> Required work: Transcribe each line exactly.

> Record set:

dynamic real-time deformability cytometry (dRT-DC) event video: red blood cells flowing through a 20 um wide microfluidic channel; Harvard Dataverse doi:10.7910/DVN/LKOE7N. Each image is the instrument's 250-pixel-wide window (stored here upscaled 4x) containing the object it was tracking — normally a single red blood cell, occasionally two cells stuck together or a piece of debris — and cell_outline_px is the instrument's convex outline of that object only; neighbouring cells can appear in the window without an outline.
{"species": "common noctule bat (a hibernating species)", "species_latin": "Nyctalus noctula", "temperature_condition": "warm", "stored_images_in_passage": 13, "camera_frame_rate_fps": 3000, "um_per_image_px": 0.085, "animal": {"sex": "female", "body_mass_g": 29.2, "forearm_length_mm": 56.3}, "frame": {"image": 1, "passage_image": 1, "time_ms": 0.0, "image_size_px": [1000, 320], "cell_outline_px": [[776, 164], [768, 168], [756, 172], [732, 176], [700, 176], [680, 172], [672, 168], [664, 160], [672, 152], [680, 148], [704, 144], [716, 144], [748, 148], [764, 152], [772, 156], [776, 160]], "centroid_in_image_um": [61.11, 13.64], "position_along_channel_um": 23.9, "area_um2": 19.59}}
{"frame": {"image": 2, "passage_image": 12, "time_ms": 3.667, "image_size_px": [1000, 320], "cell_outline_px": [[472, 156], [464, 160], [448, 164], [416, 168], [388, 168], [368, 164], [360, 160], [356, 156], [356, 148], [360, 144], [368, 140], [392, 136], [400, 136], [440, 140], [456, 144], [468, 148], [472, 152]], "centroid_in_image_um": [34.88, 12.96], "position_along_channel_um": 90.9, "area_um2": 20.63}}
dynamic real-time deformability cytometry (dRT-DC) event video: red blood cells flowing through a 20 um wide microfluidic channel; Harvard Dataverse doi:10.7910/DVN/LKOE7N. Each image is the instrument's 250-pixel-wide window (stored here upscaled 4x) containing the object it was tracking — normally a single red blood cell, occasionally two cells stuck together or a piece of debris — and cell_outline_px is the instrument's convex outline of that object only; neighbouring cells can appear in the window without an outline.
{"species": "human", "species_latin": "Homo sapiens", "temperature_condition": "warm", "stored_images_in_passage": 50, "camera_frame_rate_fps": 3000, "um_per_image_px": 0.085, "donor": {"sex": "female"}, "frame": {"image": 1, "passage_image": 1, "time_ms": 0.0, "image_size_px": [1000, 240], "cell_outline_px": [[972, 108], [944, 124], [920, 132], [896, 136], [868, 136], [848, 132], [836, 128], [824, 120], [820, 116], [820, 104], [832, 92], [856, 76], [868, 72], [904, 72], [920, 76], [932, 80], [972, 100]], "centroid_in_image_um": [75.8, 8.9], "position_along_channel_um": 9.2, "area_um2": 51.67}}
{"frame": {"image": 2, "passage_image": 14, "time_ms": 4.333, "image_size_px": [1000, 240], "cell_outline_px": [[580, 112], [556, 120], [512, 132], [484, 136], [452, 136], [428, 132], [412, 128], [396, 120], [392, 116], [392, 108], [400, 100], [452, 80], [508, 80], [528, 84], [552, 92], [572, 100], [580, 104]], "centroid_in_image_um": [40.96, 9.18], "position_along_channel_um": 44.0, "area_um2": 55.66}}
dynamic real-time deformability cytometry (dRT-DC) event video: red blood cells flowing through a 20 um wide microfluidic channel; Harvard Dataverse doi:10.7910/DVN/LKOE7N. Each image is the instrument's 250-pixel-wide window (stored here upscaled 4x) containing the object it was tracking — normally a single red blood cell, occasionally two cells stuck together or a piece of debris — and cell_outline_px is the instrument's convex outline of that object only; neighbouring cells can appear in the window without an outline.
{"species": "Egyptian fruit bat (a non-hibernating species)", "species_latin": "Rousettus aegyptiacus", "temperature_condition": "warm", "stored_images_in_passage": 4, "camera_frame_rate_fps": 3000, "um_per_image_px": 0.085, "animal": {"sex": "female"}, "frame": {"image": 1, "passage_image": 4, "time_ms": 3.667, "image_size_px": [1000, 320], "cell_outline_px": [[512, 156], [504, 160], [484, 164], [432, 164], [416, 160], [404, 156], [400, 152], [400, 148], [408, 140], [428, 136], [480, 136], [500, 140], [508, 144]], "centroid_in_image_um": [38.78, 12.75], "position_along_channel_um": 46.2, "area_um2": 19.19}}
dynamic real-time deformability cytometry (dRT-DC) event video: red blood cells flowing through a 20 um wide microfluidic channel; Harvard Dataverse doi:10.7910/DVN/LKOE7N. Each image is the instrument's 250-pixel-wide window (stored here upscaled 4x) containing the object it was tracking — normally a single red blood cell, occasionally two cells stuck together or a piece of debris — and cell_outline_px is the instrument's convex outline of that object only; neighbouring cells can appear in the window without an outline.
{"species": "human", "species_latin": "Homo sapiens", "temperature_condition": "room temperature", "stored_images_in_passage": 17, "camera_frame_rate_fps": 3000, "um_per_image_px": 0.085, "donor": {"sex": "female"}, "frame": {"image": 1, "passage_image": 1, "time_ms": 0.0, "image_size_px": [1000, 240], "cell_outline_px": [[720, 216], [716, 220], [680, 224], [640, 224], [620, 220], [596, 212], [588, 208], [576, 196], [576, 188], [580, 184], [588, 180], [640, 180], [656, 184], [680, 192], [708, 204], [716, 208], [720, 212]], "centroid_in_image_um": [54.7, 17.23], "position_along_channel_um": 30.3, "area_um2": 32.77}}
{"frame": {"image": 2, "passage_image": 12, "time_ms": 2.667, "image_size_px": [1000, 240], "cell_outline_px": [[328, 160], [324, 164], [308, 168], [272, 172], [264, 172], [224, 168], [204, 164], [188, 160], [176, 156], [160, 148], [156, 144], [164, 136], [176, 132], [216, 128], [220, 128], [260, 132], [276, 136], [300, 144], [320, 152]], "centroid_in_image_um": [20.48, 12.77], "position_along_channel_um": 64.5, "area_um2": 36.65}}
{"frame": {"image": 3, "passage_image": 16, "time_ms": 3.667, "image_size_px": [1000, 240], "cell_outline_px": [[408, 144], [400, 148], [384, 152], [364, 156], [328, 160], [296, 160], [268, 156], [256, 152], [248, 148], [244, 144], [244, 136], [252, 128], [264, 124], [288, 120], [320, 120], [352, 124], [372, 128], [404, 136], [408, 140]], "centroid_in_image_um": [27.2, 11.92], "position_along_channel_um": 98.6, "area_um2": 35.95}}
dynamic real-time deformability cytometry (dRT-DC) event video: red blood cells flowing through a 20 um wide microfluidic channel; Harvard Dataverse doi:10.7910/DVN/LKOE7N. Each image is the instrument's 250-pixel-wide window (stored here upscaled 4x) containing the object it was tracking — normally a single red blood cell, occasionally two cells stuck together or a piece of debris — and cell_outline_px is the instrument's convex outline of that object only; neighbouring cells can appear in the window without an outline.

> Solution for this exercise:
dynamic real-time deformability cytometry (dRT-DC) event video: red blood cells flowing through a 20 um wide microfluidic channel; Harvard Dataverse doi:10.7910/DVN/LKOE7N. Each image is the instrument's 250-pixel-wide window (stored here upscaled 4x) containing the object it was tracking — normally a single red blood cell, occasionally two cells stuck together or a piece of debris — and cell_outline_px is the instrument's convex outline of that object only; neighbouring cells can appear in the window without an outline.
{"species": "common noctule bat (a hibernating species)", "species_latin": "Nyctalus noctula", "temperature_condition": "warm", "stored_images_in_passage": 13, "camera_frame_rate_fps": 3000, "um_per_image_px": 0.085, "animal": {"sex": "female", "body_mass_g": 29.2, "forearm_length_mm": 56.3}, "frame": {"image": 1, "passage_image": 1, "time_ms": 0.0, "image_size_px": [1000, 320], "cell_outline_px": [[776, 164], [768, 168], [756, 172], [732, 176], [700, 176], [680, 172], [672, 168], [664, 160], [672, 152], [680, 148], [704, 144], [716, 144], [748, 148], [764, 152], [772, 156], [776, 160]], "centroid_in_image_um": [61.11, 13.64], "position_along_channel_um": 23.9, "area_um2": 19.59}}
{"frame": {"image": 2, "passage_image": 12, "time_ms": 3.667, "image_size_px": [1000, 320], "cell_outline_px": [[472, 156], [464, 160], [448, 164], [416, 168], [388, 168], [368, 164], [360, 160], [356, 156], [356, 148], [360, 144], [368, 140], [392, 136], [400, 136], [440, 140], [456, 144], [468, 148], [472, 152]], "centroid_in_image_um": [34.88, 12.96], "position_along_channel_um": 90.9, "area_um2": 20.63}}
dynamic real-time deformability cytometry (dRT-DC) event video: red blood cells flowing through a 20 um wide microfluidic channel; Harvard Dataverse doi:10.7910/DVN/LKOE7N. Each image is the instrument's 250-pixel-wide window (stored here upscaled 4x) containing the object it was tracking — normally a single red blood cell, occasionally two cells stuck together or a piece of debris — and cell_outline_px is the instrument's convex outline of that object only; neighbouring cells can appear in the window without an outline.
{"species": "human", "species_latin": "Homo sapiens", "temperature_condition": "warm", "stored_images_in_passage": 50, "camera_frame_rate_fps": 3000, "um_per_image_px": 0.085, "donor": {"sex": "female"}, "frame": {"image": 1, "passage_image": 1, "time_ms": 0.0, "image_size_px": [1000, 240], "cell_outline_px": [[972, 108], [944, 124], [920, 132], [896, 136], [868, 136], [848, 132], [836, 128], [824, 120], [820, 116], [820, 104], [832, 92], [856, 76], [868, 72], [904, 72], [920, 76], [932, 80], [972, 100]], "centroid_in_image_um": [75.8, 8.9], "position_along_channel_um": 9.2, "area_um2": 51.67}}
{"frame": {"image": 2, "passage_image": 14, "time_ms": 4.333, "image_size_px": [1000, 240], "cell_outline_px": [[580, 112], [556, 120], [512, 132], [484, 136], [452, 136], [428, 132], [412, 128], [396, 120], [392, 116], [392, 108], [400, 100], [452, 80], [508, 80], [528, 84], [552, 92], [572, 100], [580, 104]], "centroid_in_image_um": [40.96, 9.18], "position_along_channel_um": 44.0, "area_um2": 55.66}}
dynamic real-time deformability cytometry (dRT-DC) event video: red blood cells flowing through a 20 um wide microfluidic channel; Harvard Dataverse doi:10.7910/DVN/LKOE7N. Each image is the instrument's 250-pixel-wide window (stored here upscaled 4x) containing the object it was tracking — normally a single red blood cell, occasionally two cells stuck together or a piece of debris — and cell_outline_px is the instrument's convex outline of that object only; neighbouring cells can appear in the window without an outline.
{"species": "Egyptian fruit bat (a non-hibernating species)", "species_latin": "Rousettus aegyptiacus", "temperature_condition": "warm", "stored_images_in_passage": 4, "camera_frame_rate_fps": 3000, "um_per_image_px": 0.085, "animal": {"sex": "female"}, "frame": {"image": 1, "passage_image": 4, "time_ms": 3.667, "image_size_px": [1000, 320], "cell_outline_px": [[512, 156], [504, 160], [484, 164], [432, 164], [416, 160], [404, 156], [400, 152], [400, 148], [408, 140], [428, 136], [480, 136], [500, 140], [508, 144]], "centroid_in_image_um": [38.78, 12.75], "position_along_channel_um": 46.2, "area_um2": 19.19}}
dynamic real-time deformability cytometry (dRT-DC) event video: red blood cells flowing through a 20 um wide microfluidic channel; Harvard Dataverse doi:10.7910/DVN/LKOE7N. Each image is the instrument's 250-pixel-wide window (stored here upscaled 4x) containing the object it was tracking — normally a single red blood cell, occasionally two cells stuck together or a piece of debris — and cell_outline_px is the instrument's convex outline of that object only; neighbouring cells can appear in the window without an outline.
{"species": "human", "species_latin": "Homo sapiens", "temperature_condition": "room temperature", "stored_images_in_passage": 17, "camera_frame_rate_fps": 3000, "um_per_image_px": 0.085, "donor": {"sex": "female"}, "frame": {"image": 1, "passage_image": 1, "time_ms": 0.0, "image_size_px": [1000, 240], "cell_outline_px": [[720, 216], [716, 220], [680, 224], [640, 224], [620, 220], [596, 212], [588, 208], [576, 196], [576, 188], [580, 184], [588, 180], [640, 180], [656, 184], [680, 192], [708, 204], [716, 208], [720, 212]], "centroid_in_image_um": [54.7, 17.23], "position_along_channel_um": 30.3, "area_um2": 32.77}}
{"frame": {"image": 2, "passage_image": 12, "time_ms": 2.667, "image_size_px": [1000, 240], "cell_outline_px": [[328, 160], [324, 164], [308, 168], [272, 172], [264, 172], [224, 168], [204, 164], [188, 160], [176, 156], [160, 148], [156, 144], [164, 136], [176, 132], [216, 128], [220, 128], [260, 132], [276, 136], [300, 144], [320, 152]], "centroid_in_image_um": [20.48, 12.77], "position_along_channel_um": 64.5, "area_um2": 36.65}}
{"frame": {"image": 3, "passage_image": 16, "time_ms": 3.667, "image_size_px": [1000, 240], "cell_outline_px": [[408, 144], [400, 148], [384, 152], [364, 156], [328, 160], [296, 160], [268, 156], [256, 152], [248, 148], [244, 144], [244, 136], [252, 128], [264, 124], [288, 120], [320, 120], [352, 124], [372, 128], [404, 136], [408, 140]], "centroid_in_image_um": [27.2, 11.92], "position_along_channel_um": 98.6, "area_um2": 35.95}}
dynamic real-time deformability cytometry (dRT-DC) event video: red blood cells flowing through a 20 um wide microfluidic channel; Harvard Dataverse doi:10.7910/DVN/LKOE7N. Each image is the instrument's 250-pixel-wide window (stored here upscaled 4x) containing the object it was tracking — normally a single red blood cell, occasionally two cells stuck together or a piece of debris — and cell_outline_px is the instrument's convex outline of that object only; neighbouring cells can appear in the window without an outline.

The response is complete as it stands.